Dataset entries:
--*--
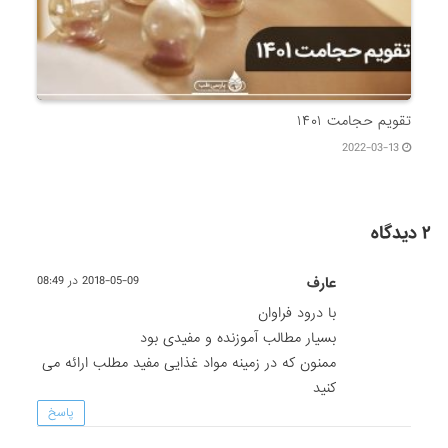
تقویم حجامت ۱۴۰۱
2022-03-13
۲ دیدگاه
عارف
2018-05-09 در 08:49
با درود فراوان
بسیار مطالب آموزنده و مفیدی بود
ممنون که در زمینه مواد غذایی مفید مطلب ارائه می
کنید
پاسخ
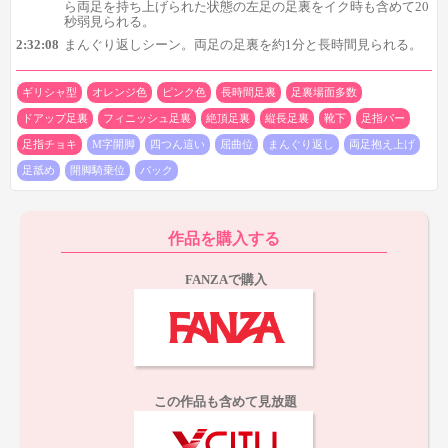
ら両足を持ち上げられた状態の左足の足裏をイク時も含めて20
1:53:27から両足の足裏を近めも含めて20秒ちょっと
秒弱見られる。
1:54:00から遠目の足裏も含めて1分50秒
2:32:08
まんぐり返しシーン。両足の足裏を約1分と長時間見られる。
1:56:20から足指チョキも含めて30秒ちょっと
1:57:42から30秒くらい
ギリシャ型
オレンジ色
ピンク色
長時間足裏
足裏場面多数
1:59:19から近めの足裏も含めて40秒くらい
ドアップ足裏
フィニッシュ足裏
絶頂足裏
縦長足裏
靴下
足指パー
2:09:16から近めの足裏も含めて1分くらい
2:10:26から両足の足裏や左足の足裏を1分ちょっと
足指チョキ
M字開脚
四つん這い
屈曲位
まんぐり返し
両足抱え上げ
といった感じで、
とんでもない数の足裏が登場します。
最初作
足舐め
開脚騎乗位
バック
品全体をチラッと確認した際は「まぁそこまで多くないやろガハ
ハ」とか思っていたのですが、まぁえらい数の足裏を目の当たり
にしました。まとめるのもひと苦労でした。
作品を購入する
FANZAで購入
この作品も含めて見放題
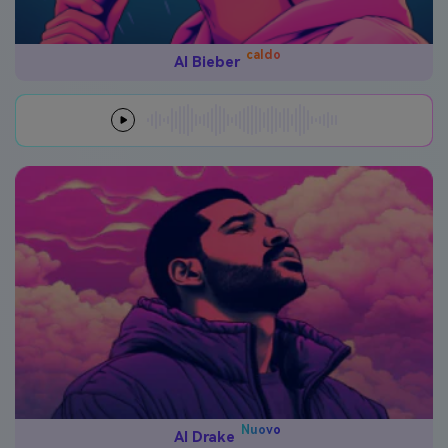
caldo
AI Bieber
Nuovo
AI Drake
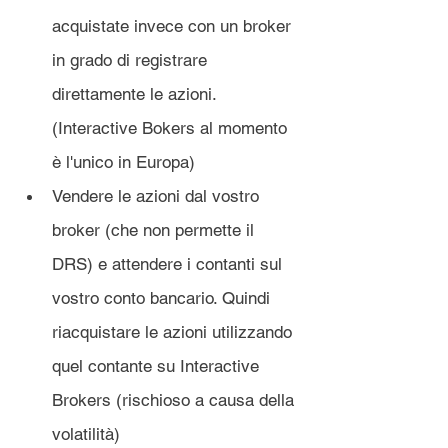
acquistate invece con un broker 
in grado di registrare 
direttamente le azioni.
(Interactive Bokers al momento 
è l'unico in Europa)
Vendere le azioni dal vostro 
broker (che non permette il 
DRS) e attendere i contanti sul 
vostro conto bancario. Quindi 
riacquistare le azioni utilizzando 
quel contante su Interactive 
Brokers (rischioso a causa della 
volatilità)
--*--
AIM OF THE TASK:
Only the lines containing "azioni" are needed; copy each of them from the data.

ANSWER FOR THE TASK:
direttamente le azioni.
Vendere le azioni dal vostro 
riacquistare le azioni utilizzando 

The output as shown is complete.